Using a pull down provision is not the issue, it’s the manner in which you do so. It makes a difference, particularly in the VB instance, that will carry forward into future negotiations. We sat around knowing full well that the company was expending a lot of man power to get the IT in place for handling VB bidding and administration and just as they got it done, yanked the rug out from underneath them.

I don’t want you to misconstrue me on this, so let me be clear, I was never in favor of VB, I would have never gained from VB and I was in favor of it ultimately getting pulled down, but not in this way.

Anytime in the past that VB has been brought up, it’s been the boogeyman for us because we have a sum total of zero data points on it to truly nail down the effects on staffing and schedule quality so we can cost it out accurately without guessing. It is my opinion that the MEC should have called a meeting right after the 4th of July. The June VB in MCO would have already taken place and they could review what actually happened to staffing and schedules for that month and July. The bidding would already be in progress for August. The MEC makes the call to pull down VB at that time. The required notice would have allowed for the August bid period and that would have been the end of it. The big difference would be that we would have 3 months of data to use going forward. We may have discovered that:
1) The company didn’t like it and was just going to quit using it and we wouldn’t have to deal with them asking for it ever again; or
2) The company looooved it and if it ever got brought up again at the table, the price tag would be yuuuge; or
3) Something in between 1 and 2.

Either way, we would have followed through and actually allowed the test to take place under the intent of the agreement and no one could question that we upheld our end of the deal. What we did was perfectly allowable, but by denying the test itself at the last moment after the work and expense had been incurred, we stuck them with a hot poker. They won’t forget that and that’s why I don’t think they’ll ever agree to it again. I wouldn’t if I were them.
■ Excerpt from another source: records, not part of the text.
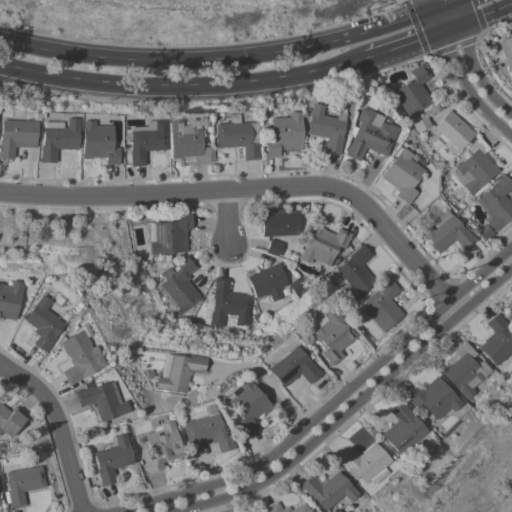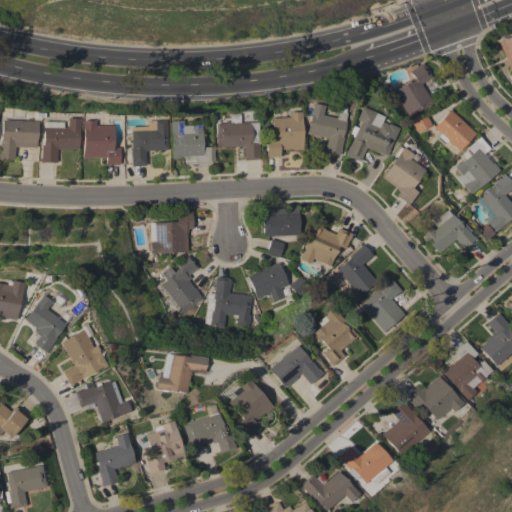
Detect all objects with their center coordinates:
road: (441, 2)
road: (447, 2)
traffic signals: (442, 4)
road: (481, 15)
road: (446, 16)
traffic signals: (450, 28)
road: (407, 44)
building: (507, 50)
building: (506, 51)
road: (223, 57)
road: (182, 84)
building: (412, 91)
building: (413, 91)
building: (420, 122)
building: (325, 127)
building: (326, 128)
building: (452, 130)
building: (453, 130)
building: (282, 133)
building: (284, 134)
building: (368, 134)
building: (368, 135)
building: (15, 136)
building: (15, 136)
building: (237, 136)
building: (56, 138)
building: (57, 138)
building: (237, 138)
building: (145, 140)
building: (146, 140)
building: (96, 142)
building: (98, 143)
building: (186, 144)
building: (187, 144)
building: (473, 167)
building: (475, 167)
road: (510, 172)
building: (401, 175)
building: (402, 175)
road: (253, 189)
building: (496, 202)
building: (497, 202)
road: (229, 219)
building: (277, 222)
building: (279, 222)
building: (445, 233)
building: (485, 233)
building: (169, 234)
building: (445, 234)
building: (170, 235)
building: (322, 245)
building: (322, 245)
building: (273, 248)
building: (354, 271)
building: (356, 271)
building: (266, 282)
building: (267, 282)
building: (181, 285)
building: (180, 286)
building: (297, 287)
building: (9, 299)
building: (10, 299)
building: (227, 304)
building: (228, 304)
building: (381, 305)
building: (382, 305)
building: (508, 306)
building: (509, 307)
building: (44, 321)
building: (44, 322)
building: (330, 335)
building: (332, 335)
building: (495, 340)
building: (496, 340)
building: (78, 357)
building: (79, 357)
building: (292, 367)
building: (291, 368)
building: (463, 370)
building: (178, 372)
building: (180, 372)
building: (462, 374)
road: (267, 381)
building: (430, 398)
building: (431, 398)
building: (101, 400)
building: (101, 401)
building: (248, 405)
building: (246, 408)
building: (10, 420)
building: (9, 421)
road: (60, 426)
building: (401, 428)
building: (400, 429)
building: (207, 430)
building: (205, 432)
road: (314, 432)
building: (160, 446)
building: (162, 446)
building: (111, 459)
building: (112, 459)
building: (361, 462)
building: (363, 463)
building: (21, 483)
building: (22, 484)
building: (325, 490)
building: (327, 490)
building: (284, 508)
building: (284, 508)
Heck, it was the very catalyst for the company to say sorry, we aren’t going to be able to put any IT manpower into working on reroute automation.

Management had made some boneheaded moves leading up to the April pull down with the 350 delivery, no movement on the AM JV talks and the scope infractions, but as time has shown, what we did has had zero impact on any of those issues. So if we did it under the auspices of eye for an eye or to stick it to the man, then we’ve shown that as a failed method of achieving things for the pilots.

You also have to consider that we might be the ones trying to achieve something in a future negotiation that the company is hesitant on and a test period with pull down might have been used to nudge them over the edge and get what we want in the future. That’s a tool that I believe has been summarily removed from the tool bag currently carried by our negotiators.

Also, we would have the necessary data to quantify a stance on the VB issue rather than it being the bogeyman. As it stands today, we still don’t know squat about it definitively.